Making War, Thinking History: Munich, Vietnam and Presidential Uses of Force from Korea to Kosovo
Youssef H. Aboul-Enein
Jeffrey Record, Naval Institute Press, Annapolis, MD, 2002, 216 pages, $28.95.
Every U.S. president who has agonized over the application of force when making the final decision to go to war relies on history, precedent, and personal experience to help him reach the ultimate decision to send U.S. Armed Forces into harm’s way.
Making War, Thinking History: Munich, Vietnam and Presidential Uses of Force from Korea to Kosovo by Jeffrey Record delves into the lives of seven U.S. presidents and their decisions to commit forces in Korea, Vietnam, the Persian Gulf, and other 20th-century conflicts. Record, a professor of strategy and international security at the U.S. Air Force Air War College, Montgomery, Alabama, has been a staff adviser on national security affairs for two senators and served as a staff member of the Senate Armed Services Committee.

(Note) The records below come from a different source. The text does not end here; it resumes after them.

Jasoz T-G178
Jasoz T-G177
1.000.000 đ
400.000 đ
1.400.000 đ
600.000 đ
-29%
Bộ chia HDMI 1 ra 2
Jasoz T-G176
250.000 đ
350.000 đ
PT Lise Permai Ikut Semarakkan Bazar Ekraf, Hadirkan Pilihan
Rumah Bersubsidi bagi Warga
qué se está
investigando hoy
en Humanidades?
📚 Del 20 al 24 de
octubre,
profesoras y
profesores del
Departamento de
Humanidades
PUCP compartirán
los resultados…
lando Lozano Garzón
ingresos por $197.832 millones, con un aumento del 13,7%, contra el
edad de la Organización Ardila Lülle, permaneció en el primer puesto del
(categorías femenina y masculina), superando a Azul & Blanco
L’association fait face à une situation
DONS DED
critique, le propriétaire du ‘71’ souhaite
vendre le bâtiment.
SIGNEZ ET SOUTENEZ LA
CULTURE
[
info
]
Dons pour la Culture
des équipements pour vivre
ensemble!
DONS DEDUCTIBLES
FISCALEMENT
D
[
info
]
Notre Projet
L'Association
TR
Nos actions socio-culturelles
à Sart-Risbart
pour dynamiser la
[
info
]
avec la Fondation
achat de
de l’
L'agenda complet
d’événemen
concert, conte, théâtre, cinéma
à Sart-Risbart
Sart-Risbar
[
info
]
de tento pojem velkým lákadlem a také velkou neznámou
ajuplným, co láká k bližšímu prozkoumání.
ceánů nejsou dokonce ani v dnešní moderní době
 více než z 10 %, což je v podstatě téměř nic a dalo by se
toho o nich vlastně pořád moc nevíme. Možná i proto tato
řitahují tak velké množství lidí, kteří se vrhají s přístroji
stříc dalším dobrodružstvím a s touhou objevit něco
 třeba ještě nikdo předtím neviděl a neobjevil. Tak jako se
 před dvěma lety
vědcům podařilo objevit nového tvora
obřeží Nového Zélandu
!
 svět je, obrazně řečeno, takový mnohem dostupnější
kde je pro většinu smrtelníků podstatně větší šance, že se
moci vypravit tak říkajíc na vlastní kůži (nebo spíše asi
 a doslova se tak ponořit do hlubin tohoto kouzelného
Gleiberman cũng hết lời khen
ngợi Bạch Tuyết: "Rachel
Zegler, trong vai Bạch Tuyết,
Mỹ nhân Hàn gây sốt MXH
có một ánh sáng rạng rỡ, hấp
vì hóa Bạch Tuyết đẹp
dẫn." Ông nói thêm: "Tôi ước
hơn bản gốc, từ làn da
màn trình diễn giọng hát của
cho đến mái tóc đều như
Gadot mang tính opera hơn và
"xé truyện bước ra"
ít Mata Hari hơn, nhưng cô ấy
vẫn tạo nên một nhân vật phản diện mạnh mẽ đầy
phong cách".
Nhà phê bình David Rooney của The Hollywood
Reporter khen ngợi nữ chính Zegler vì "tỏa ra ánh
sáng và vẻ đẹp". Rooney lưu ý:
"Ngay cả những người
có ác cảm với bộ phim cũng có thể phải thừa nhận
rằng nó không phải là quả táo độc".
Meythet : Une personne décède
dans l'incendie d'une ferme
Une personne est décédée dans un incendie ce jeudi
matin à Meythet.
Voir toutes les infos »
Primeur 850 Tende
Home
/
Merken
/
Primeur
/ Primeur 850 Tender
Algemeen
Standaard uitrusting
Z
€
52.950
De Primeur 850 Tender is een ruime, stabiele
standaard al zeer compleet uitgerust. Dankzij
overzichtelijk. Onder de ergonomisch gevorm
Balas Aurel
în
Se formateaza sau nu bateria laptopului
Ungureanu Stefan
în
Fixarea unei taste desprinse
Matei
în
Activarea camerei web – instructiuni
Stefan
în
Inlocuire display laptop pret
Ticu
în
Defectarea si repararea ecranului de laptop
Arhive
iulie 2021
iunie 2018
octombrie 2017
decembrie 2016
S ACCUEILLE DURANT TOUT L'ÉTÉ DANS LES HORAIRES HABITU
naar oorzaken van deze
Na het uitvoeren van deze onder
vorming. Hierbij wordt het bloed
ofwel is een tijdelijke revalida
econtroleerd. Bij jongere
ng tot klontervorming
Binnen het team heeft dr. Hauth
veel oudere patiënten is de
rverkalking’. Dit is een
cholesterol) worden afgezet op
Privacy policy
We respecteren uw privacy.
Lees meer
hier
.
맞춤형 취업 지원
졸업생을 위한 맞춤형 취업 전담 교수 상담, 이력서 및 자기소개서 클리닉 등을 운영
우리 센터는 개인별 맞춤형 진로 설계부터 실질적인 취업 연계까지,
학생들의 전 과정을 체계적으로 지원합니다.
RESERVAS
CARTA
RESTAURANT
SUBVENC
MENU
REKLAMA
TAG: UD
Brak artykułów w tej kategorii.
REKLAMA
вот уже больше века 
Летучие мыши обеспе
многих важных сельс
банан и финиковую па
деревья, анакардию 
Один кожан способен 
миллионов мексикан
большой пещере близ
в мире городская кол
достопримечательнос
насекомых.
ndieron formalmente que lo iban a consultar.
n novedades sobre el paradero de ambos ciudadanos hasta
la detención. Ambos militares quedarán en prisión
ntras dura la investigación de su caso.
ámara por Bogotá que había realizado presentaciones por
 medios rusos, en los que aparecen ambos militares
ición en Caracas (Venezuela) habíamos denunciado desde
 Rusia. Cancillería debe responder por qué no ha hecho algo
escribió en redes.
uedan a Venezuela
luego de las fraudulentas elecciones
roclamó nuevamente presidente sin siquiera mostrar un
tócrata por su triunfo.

The 1938 Munich Agreement that sought to appease German Fuhrer Adolph Hitler has shaped the decision to go to war of every U.S. president from Harry S. Truman to William Clinton. Truman saw North Korean forces assaulting South Korea in 1950 as the first test of the United Nations (UN). Truman reasoned that if the United States did not respond to the North Korean invasion of South Korea, then the UN would dissolve.
Dwight D. Eisenhower saw similar threats in Indochina and believed that the Munich Agreement applied to the Soviets. Record argues that this belief blinded Eisenhower and kept him from seeing Vietnam for what it was–a colonial struggle. America, fearing the domino effect that communism posed to Asia, supported the 1954 Geneva Conference decision that led to the withdrawal of French forces from Indochina. Vietnam was divided into North Vietnam and South Vietnam, and a reunification election was mandated to be held in one year. Subsequently, South Vietnam, with the support of its Western allies refused to hold elections, fearing that Ho Chi Minh would win.
Probably no U.S. president understood the lessons learned from trying to appease Hitler better than did John F. Kennedy. During Kennedy’s administration the Department of Defense adopted the concept of “flexible response,” the ability to deal with communist aggression at the nuclear, conventional, and insurgent levels. Vietnam offered the first opportunity to test this policy.
Ho Chi Minh was no Hitler. While Hitler had desired total dominion over Europe, Ho Chi Minh wanted to reunify Vietnam, which did not pose any shift in power between noncommunist Asian allies.
Record also touches on the presidential decisions of Richard M. Nixon, George H.W. Bush, and William Clinton, all of whom had to weigh the risks and advantages of ending or beginning wars. Record’s is an excellent book for those interested in strategic-level military history and presidential decisionmaking.